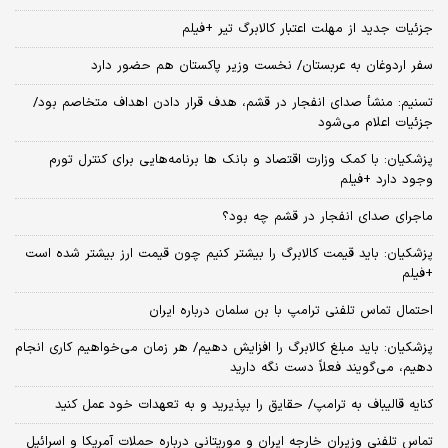
جزئیات جدید از مهلت اعتبار کالابرگ تیر +فیلم
سفر اردوغان به عربستان/ نخست وزیر پاکستان هم حضور دارد
تسنیم: منشأ صدای انفجار در قشم، هدف قرار دادن اهداف متخاصم بود/
جزئیات اعلام می‌شود
پزشکیان: با کمک وزارت اقتصاد و بانک ها برنامه‌هایی برای کنترل تورم
وجود دارد +فیلم
ماجرای صدای انفجار در قشم چه بود؟
پزشکیان: باید قیمت کالابرگ را بیشتر کنیم چون قیمت ارز بیشتر شده است
+فیلم
احتمال تماس تلفنی ترامپ با بن سلمان درباره ایران
پزشکیان: باید مبلغ کالابرگ را افزایش دهیم/ هر زمان می‌خواهیم کاری انجام
دهیم، می‌گویند فعلاً دست نگه دارید
کنایه قالیباف به ترامپ/ حقایق را بپذیرید و به تعهدات خود عمل کنید
تماس تلفنی وزیران خارجه ایران و موریتانی درباره حملات آمریکا و اسرائیل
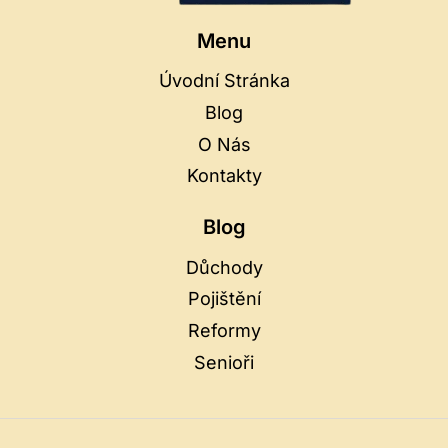
Menu
Úvodní Stránka
Blog
O Nás
Kontakty
Blog
Důchody
Pojištění
Reformy
Senioři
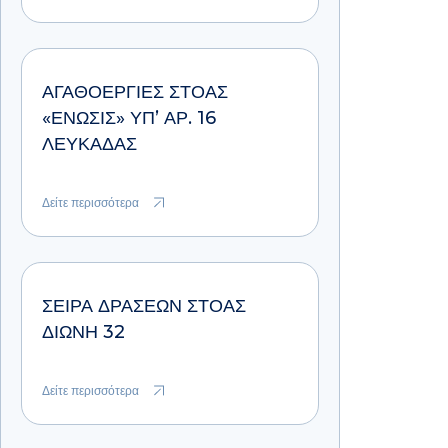
ΑΓΑΘΟΕΡΓΊΕΣ ΣΤΟΆΣ
«ΕΝΩΣΙΣ» ΥΠ’ ΑΡ. 16
ΛΕΥΚΆΔΑΣ
Δείτε περισσότερα
ΣΕΙΡΑ ΔΡΑΣΕΩΝ ΣΤΟΑΣ
ΔΙΩΝΗ 32
Δείτε περισσότερα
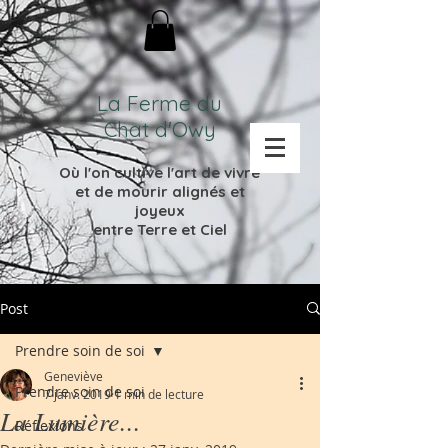
La Ferme du
Chat d'Owy
Où l'on cultive l'
art de vivre
et de mourir
alignés et
joyeux
entre Terre et Ciel
Post
Prendre soin de soi
Geneviève
Prendre soin de soi
7 janv. 2019
1 min de lecture
La Lumière...
Réflexions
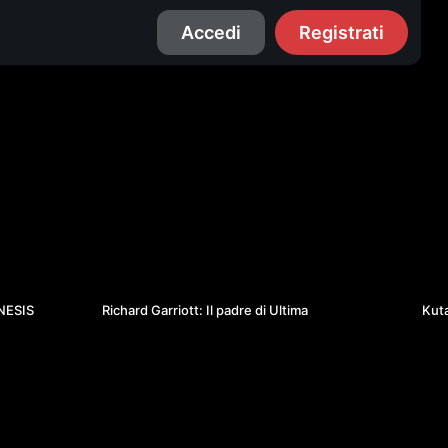
Accedi
Registrati
2
01:29:46
ENESIS
Richard Garriott: Il padre di Ultima
Kuta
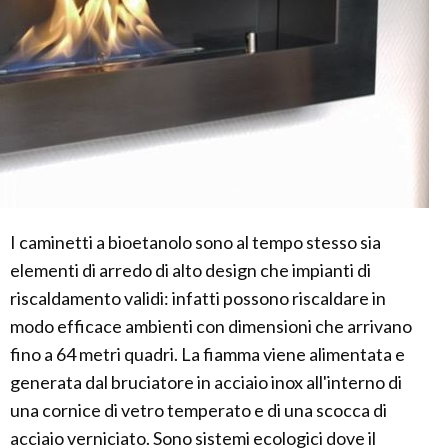
I caminetti a bioetanolo sono al tempo stesso sia
elementi di arredo di alto design che impianti di
riscaldamento validi: infatti possono riscaldare in
modo efficace ambienti con dimensioni che arrivano
fino a 64 metri quadri. La fiamma viene alimentata e
generata dal bruciatore in acciaio inox all'interno di
una cornice di vetro temperato e di una scocca di
acciaio verniciato. Sono sistemi ecologici dove il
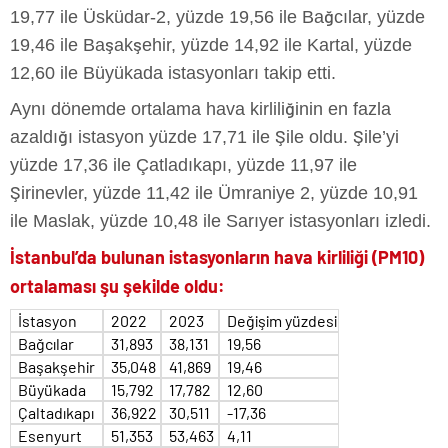
19,77 ile Üsküdar-2, yüzde 19,56 ile Bağcılar, yüzde
19,46 ile Başakşehir, yüzde 14,92 ile Kartal, yüzde
12,60 ile Büyükada istasyonları takip etti.
Aynı dönemde ortalama hava kirliliğinin en fazla
azaldığı istasyon yüzde 17,71 ile Şile oldu. Şile’yi
yüzde 17,36 ile Çatladıkapı, yüzde 11,97 ile
Şirinevler, yüzde 11,42 ile Ümraniye 2, yüzde 10,91
ile Maslak, yüzde 10,48 ile Sarıyer istasyonları izledi.
İstanbul’da bulunan istasyonların hava kirliliği (PM10)
ortalaması şu şekilde oldu:
İstasyon
2022
2023
Değişim yüzdesi
Bağcılar
31,893
38,131
19,56
Başakşehir
35,048
41,869
19,46
Büyükada
15,792
17,782
12,60
Çaltadıkapı
36,922
30,511
-17,36
Esenyurt
51,353
53,463
4,11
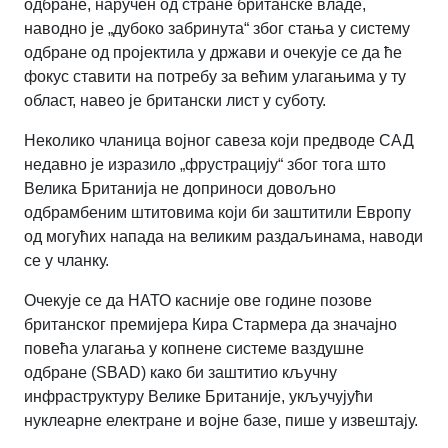
одбране, наручен од стране британске владе,
наводно је „дубоко забринута“ због стања у систему
одбране од пројектила у држави и очекује се да ће
фокус ставити на потребу за већим улагањима у ту
област, навео је британски лист у суботу.
Неколико чланица војног савеза који предводе САД
недавно је изразило „фрустрацију“ због тога што
Велика Британија не доприноси довољно
одбрамбеним штитовима који би заштитили Европу
од могућих напада на великим раздаљинама, наводи
се у чланку.
Очекује се да НАТО касније ове године позове
британског премијера Кира Стармера да значајно
повећа улагања у копнене системе ваздушне
одбране (SBAD) како би заштитио кључну
инфраструктуру Велике Британије, укључујући
нуклеарне електране и војне базе, пише у извештају.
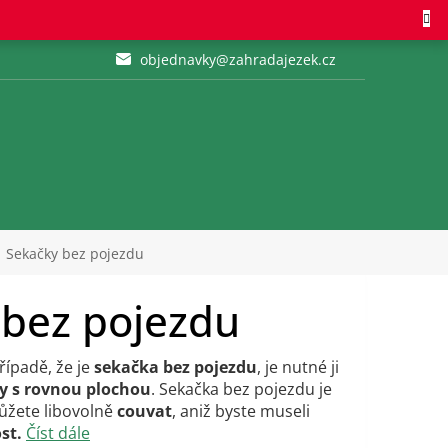
objednavky@zahradajezek.cz
Sekačky bez pojezdu
y bez pojezdu
řípadě, že je
sekačka bez pojezdu
, je nutné ji
y s rovnou plochou
. Sekačka bez pojezdu je
ůžete libovolně
couvat
, aniž byste museli
st.
Číst dále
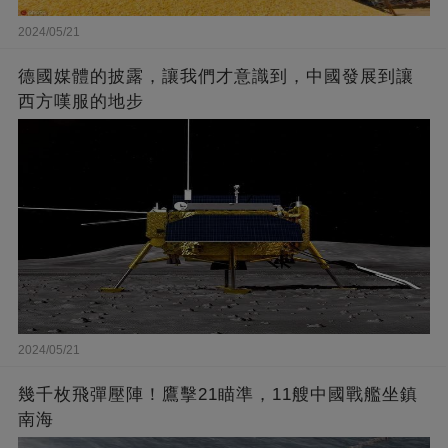
2024/05/21
德國媒體的披露，讓我們才意識到，中國發展到讓
西方嘆服的地步
2024/05/21
幾千枚飛彈壓陣！鷹擊21瞄準，11艘中國戰艦坐鎮
南海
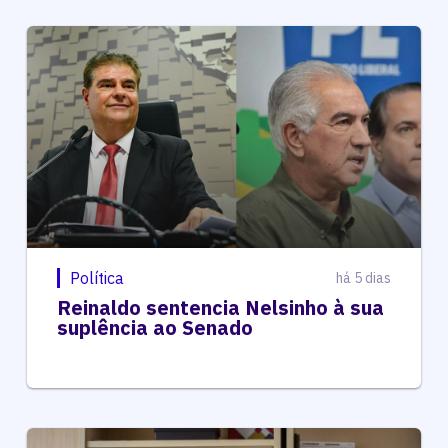
Política
há 5 dias
Reinaldo sentencia Nelsinho à sua
suplência ao Senado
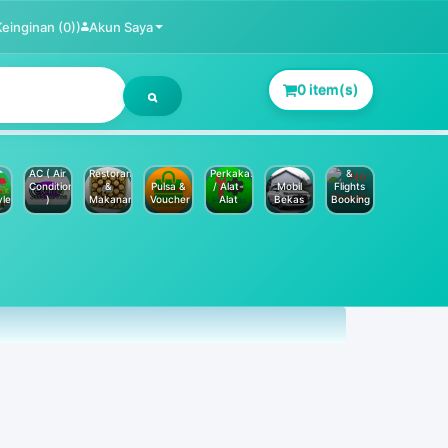
Keinginan (0))
Akun Saya
0 item(s)
Jasa
Service
Hotels
AC ( Air
Restoran
Perkakas
&
Conditioner
&
Pulsa &
/ Alat-
Mobil
Flights
yle
)
Makanan
Voucher
Alat
Bekas
Booking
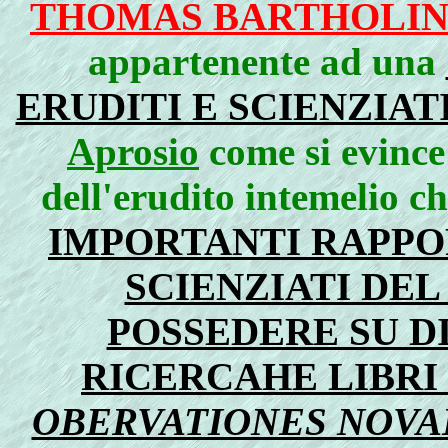
THOMAS BARTHOLI
appartenente ad una
ERUDITI E SCIENZIAT
Aprosio
come si evince
dell'erudito intemelio 
IMPORTANTI RAPPOR
SCIENZIATI DEL
POSSEDERE SU D
RICERCAHE LIBRI
OBERVATIONES NOVA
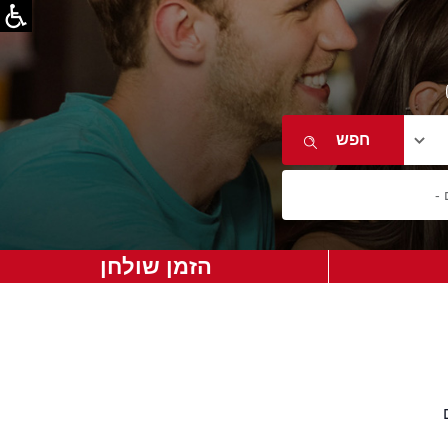
הזמן שולחן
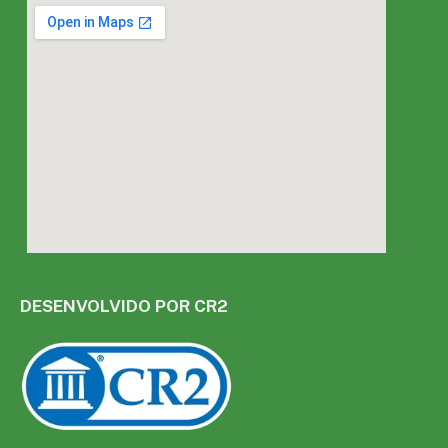
DESENVOLVIDO POR CR2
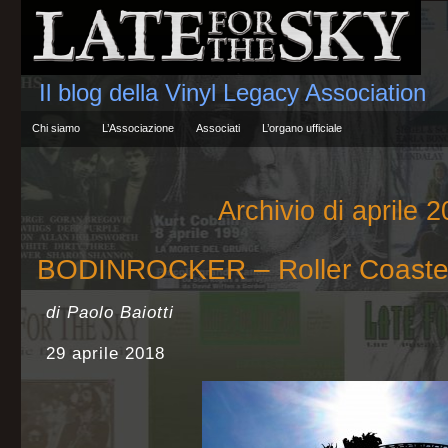
Il blog della Vinyl Legacy Association
Chi siamo
L’Associazione
Associati
L’organo ufficiale
Archivio di aprile 
BODINROCKER – Roller Coaste
di Paolo Baiotti
29 aprile 2018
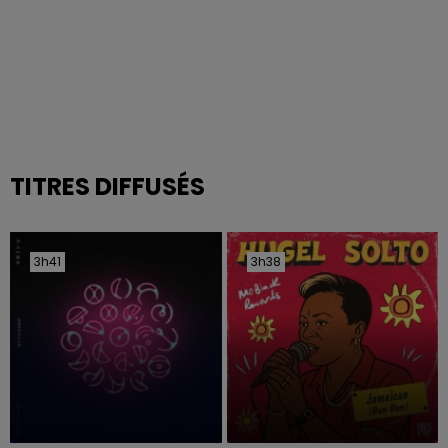
TITRES DIFFUSÉS
3h41
3h41
3h38
3h38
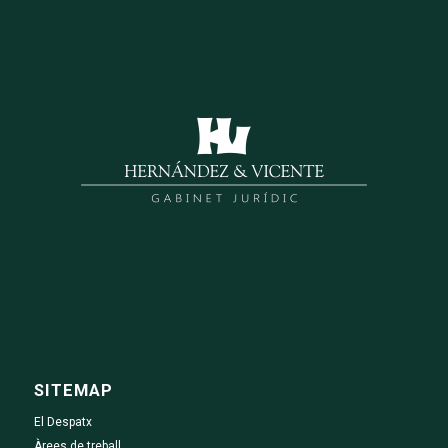
SITEMAP
El Despatx
Àrees de treball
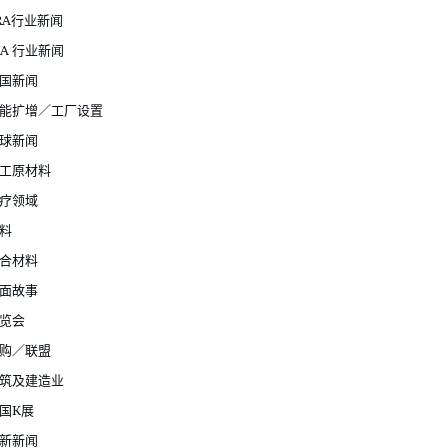
RA行业新闻
JA 行业新闻
国新闻
能扩增／工厂设置
球新闻
工原材料
疗领域
料
合材料
面故事
览会
购／联盟
筑及建造业
国K展
新新闻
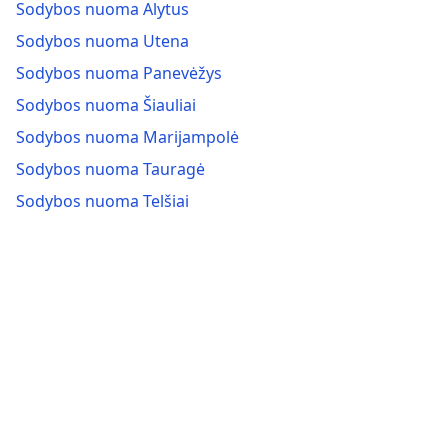
Sodybos nuoma Alytus
Sodybos nuoma Utena
Sodybos nuoma Panevėžys
Sodybos nuoma Šiauliai
Sodybos nuoma Marijampolė
Sodybos nuoma Tauragė
Sodybos nuoma Telšiai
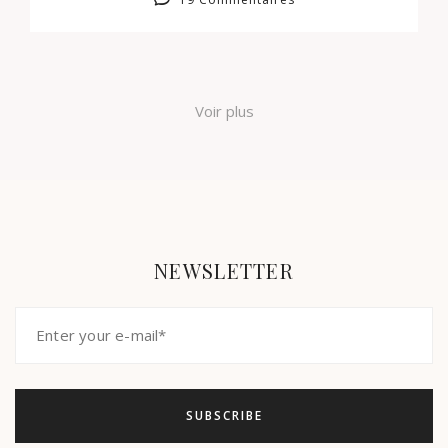
Voir plus
NEWSLETTER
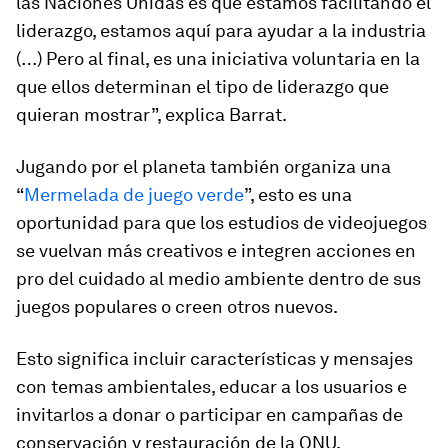
las Naciones Unidas es que estamos facilitando el
liderazgo, estamos aquí para ayudar a la industria
(…) Pero al final, es una iniciativa voluntaria en la
que ellos determinan el tipo de liderazgo que
quieran mostrar”, explica Barrat.
Jugando por el planeta también organiza una
“
Mermelada de juego verde
”, esto es una
oportunidad para que los estudios de videojuegos
se vuelvan más creativos e
integren acciones en
pro del cuidado al medio ambiente dentro de sus
juegos populares o creen otros nuevos
.
Esto significa incluir características y mensajes
con temas ambientales, educar a los usuarios e
invitarlos a donar o participar en campañas de
conservación y restauración de la ONU.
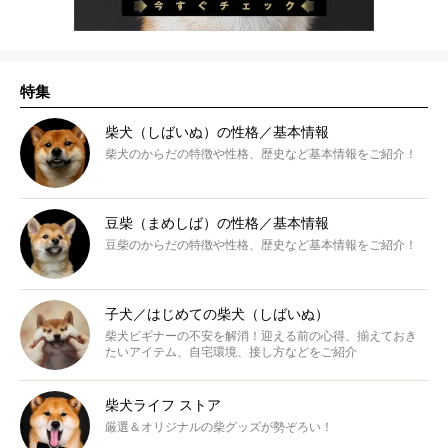
特集
柴犬（しばいぬ）の性格／基本情報
柴犬のからだの特徴や性格、歴史など基本情報をご紹介！
豆柴（まめしば）の性格／基本情報
豆柴のからだの特徴や性格、歴史など基本情報をご紹介！
子犬／はじめての柴犬（しばいぬ）
柴犬ビギナーの不安を解消！迎える前の心得、揃えておき
たいアイテム、自宅環境、接し方などをご紹介
柴犬ライフ ストア
厳選＆オリジナルの柴グッズが勢ぞろい！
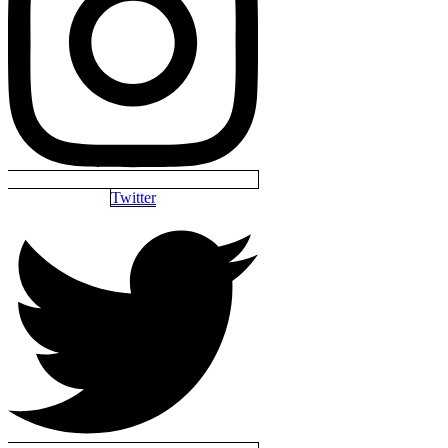
Twitter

+++

-- Work required --
Put the text of all the records above into a numbered list, one line per item, omitting blank lines and leaving the pictures out.

-- Output for this exercise --
1. جزئیات جدید از مهلت اعتبار کالابرگ تیر +فیلم
2. سفر اردوغان به عربستان/ نخست وزیر پاکستان هم حضور دارد
3. تسنیم: منشأ صدای انفجار در قشم، هدف قرار دادن اهداف متخاصم بود/
4. جزئیات اعلام می‌شود
5. پزشکیان: با کمک وزارت اقتصاد و بانک ها برنامه‌هایی برای کنترل تورم
6. وجود دارد +فیلم
7. ماجرای صدای انفجار در قشم چه بود؟
8. پزشکیان: باید قیمت کالابرگ را بیشتر کنیم چون قیمت ارز بیشتر شده است
9. +فیلم
10. احتمال تماس تلفنی ترامپ با بن سلمان درباره ایران
11. پزشکیان: باید مبلغ کالابرگ را افزایش دهیم/ هر زمان می‌خواهیم کاری انجام
12. دهیم، می‌گویند فعلاً دست نگه دارید
13. کنایه قالیباف به ترامپ/ حقایق را بپذیرید و به تعهدات خود عمل کنید
14. تماس تلفنی وزیران خارجه ایران و موریتانی درباره حملات آمریکا و اسرائیل
15. Menu
16. Úvodní Stránka
17. Blog
18. O Nás
19. Kontakty
20. Blog
21. Důchody
22. Pojištění
23. Reformy
24. Senioři
25. ΑΓΑΘΟΕΡΓΊΕΣ ΣΤΟΆΣ
26. «ΕΝΩΣΙΣ» ΥΠ’ ΑΡ. 16
27. ΛΕΥΚΆΔΑΣ
28. Δείτε περισσότερα
29. ΣΕΙΡΑ ΔΡΑΣΕΩΝ ΣΤΟΑΣ
30. ΔΙΩΝΗ 32
31. Δείτε περισσότερα
32. La Ferme du
33. Chat d'Owy
34. Où l'on cultive l'
35. art de vivre
36. et de mourir
37. alignés et
38. joyeux
39. entre Terre et Ciel
40. Post
41. Prendre soin de soi
42. Geneviève
43. Prendre soin de soi
44. 7 janv. 2019
45. 1 min de lecture
46. La Lumière...
47. Réflexions
48. Accedi
49. Registrati
50. 2
51. 01:29:46
52. ENESIS
53. Richard Garriott: Il padre di Ultima
54. Kuta
55. I caminetti a bioetanolo sono al tempo stesso sia
56. elementi di arredo di alto design che impianti di
57. riscaldamento validi: infatti possono riscaldare in
58. modo efficace ambienti con dimensioni che arrivano
59. fino a 64 metri quadri. La fiamma viene alimentata e
60. generata dal bruciatore in acciaio inox all'interno di
61. una cornice di vetro temperato e di una scocca di
62. acciaio verniciato. Sono sistemi ecologici dove il
63. 19,77 ile Üsküdar-2, yüzde 19,56 ile Bağcılar, yüzde
64. 19,46 ile Başakşehir, yüzde 14,92 ile Kartal, yüzde
65. 12,60 ile Büyükada istasyonları takip etti.
66. Aynı dönemde ortalama hava kirliliğinin en fazla
67. azaldığı istasyon yüzde 17,71 ile Şile oldu. Şile’yi
68. yüzde 17,36 ile Çatladıkapı, yüzde 11,97 ile
69. Şirinevler, yüzde 11,42 ile Ümraniye 2, yüzde 10,91
70. ile Maslak, yüzde 10,48 ile Sarıyer istasyonları izledi.
71. İstanbul’da bulunan istasyonların hava kirliliği (PM10)
72. ortalaması şu şekilde oldu:
73. İstasyon
74. 2022
75. 2023
76. Değişim yüzdesi
77. Bağcılar
78. 31,893
79. 38,131
80. 19,56
81. Başakşehir
82. 35,048
83. 41,869
84. 19,46
85. Büyükada
86. 15,792
87. 17,782
88. 12,60
89. Çaltadıkapı
90. 36,922
91. 30,511
92. -17,36
93. Esenyurt
94. 51,353
95. 53,463
96. 4,11
97. одбране, наручен од стране британске владе,
98. наводно је „дубоко забринута“ због стања у систему
99. одбране од пројектила у држави и очекује се да ће
100. фокус ставити на потребу за већим улагањима у ту
101. област, навео је британски лист у суботу.
102. Неколико чланица војног савеза који предводе САД
103. недавно је изразило „фрустрацију“ због тога што
104. Велика Британија не доприноси довољно
105. одбрамбеним штитовима који би заштитили Европу
106. од могућих напада на великим раздаљинама, наводи
107. се у чланку.
108. Очекује се да НАТО касније ове године позове
109. британског премијера Кира Стармера да значајно
110. повећа улагања у копнене системе ваздушне
111. одбране (SBAD) како би заштитио кључну
112. инфраструктуру Велике Британије, укључујући
113. нуклеарне електране и војне базе, пише у извештају.
114. objednavky@zahradajezek.cz
115. Sekačky bez pojezdu
116. y bez pojezdu
117. řípadě, že je
118. sekačka bez pojezdu
119. , je nutné ji
120. y s rovnou plochou
121. . Sekačka bez pojezdu je
122. ůžete libovolně
123. couvat
124. , aniž byste museli
125. st.
126. Číst dále
127. 2024/05/21
128. 德國媒體的披露，讓我們才意識到，中國發展到讓
129. 西方嘆服的地步
130. 2024/05/21
131. 幾千枚飛彈壓陣！鷹擊21瞄準，11艘中國戰艦坐鎮
132. 南海
133. Política
134. há 5 dias
135. Reinaldo sentencia Nelsinho à sua
136. suplência ao Senado
137. Keinginan (0))
138. Akun Saya
139. 0 item(s)
140. Jasa
141. Service
142. Hotels
143. AC ( Air
144. Restoran
145. Perkakas
146. &
147. Conditioner
148. &
149. Pulsa &
150. / Alat-
151. Mobil
152. Flights
153. yle
154. )
155. Makanan
156. Voucher
157. Alat
158. Bekas
159. Booking
160. THOMAS BARTHOLI
161. appartenente ad una
162. ERUDITI E SCIENZIAT
163. Aprosio
164. come si evince
165. dell'erudito intemelio 
166. IMPORTANTI RAPPOR
167. SCIENZIATI DEL
168. POSSEDERE SU D
169. RICERCAHE LIBRI
170. OBERVATIONES NOVA
171. הזמן שולחן
172. DESENVOLVIDO POR CR2
173. Il blog della Vinyl Legacy Association
174. Chi siamo
175. L’Associazione
176. Associati
177. L’organo ufficiale
178. Archivio di aprile 
179. BODINROCKER – Roller Coaste
180. di Paolo Baiotti
181. 29 aprile 2018
182. TITRES DIFFUSÉS
183. 3h41
184. 3h41
185. 3h38
186. 3h38
187. SITEMAP
188. El Despatx
189. Àrees de treball
190. RA行业新闻
191. JA 行业新闻
192. 国新闻
193. 能扩增／工厂设置
194. 球新闻
195. 工原材料
196. 疗领域
197. 料
198. 合材料
199. 面故事
200. 览会
201. 购／联盟
202. 筑及建造业
203. 国K展
204. 新新闻
205. Sodybos nuoma Alytus
206. Sodybos nuoma Utena
207. Sodybos nuoma Panevėžys
208. Sodybos nuoma Šiauliai
209. Sodybos nuoma Marijampolė
210. Sodybos nuoma Tauragė
211. Sodybos nuoma Telšiai
212. Voir plus
213. NEWSLETTER
214. las Naciones Unidas es que estamos facilitando el
215. liderazgo, estamos aquí para ayudar a la industria
216. (…) Pero al final, es una iniciativa voluntaria en la
217. que ellos determinan el tipo de liderazgo que
218. quieran mostrar”, explica Barrat.
219. Jugando por el planeta también organiza una
220. “
221. Mermelada de juego verde
222. ”, esto es una
223. oportunidad para que los estudios de videojuegos
224. se vuelvan más creativos e
225. integren acciones en
226. pro del cuidado al medio ambiente dentro de sus
227. juegos populares o creen otros nuevos
228. .
229. Esto significa incluir características y mensajes
230. con temas ambientales, educar a los usuarios e
231. invitarlos a donar o participar en campañas de
232. conservación y restauración de la ONU.
233. 特集
234. 柴犬（しばいぬ）の性格／基本情報
235. 柴犬のからだの特徴や性格、歴史など基本情報をご紹介！
236. 豆柴（まめしば）の性格／基本情報
237. 豆柴のからだの特徴や性格、歴史など基本情報をご紹介！
238. 子犬／はじめての柴犬（しばいぬ）
239. 柴犬ビギナーの不安を解消！迎える前の心得、揃えておき
240. たいアイテム、自宅環境、接し方などをご紹介
241. 柴犬ライフ ストア
242. 厳選＆オリジナルの柴グッズが勢ぞろい！
243. Twitter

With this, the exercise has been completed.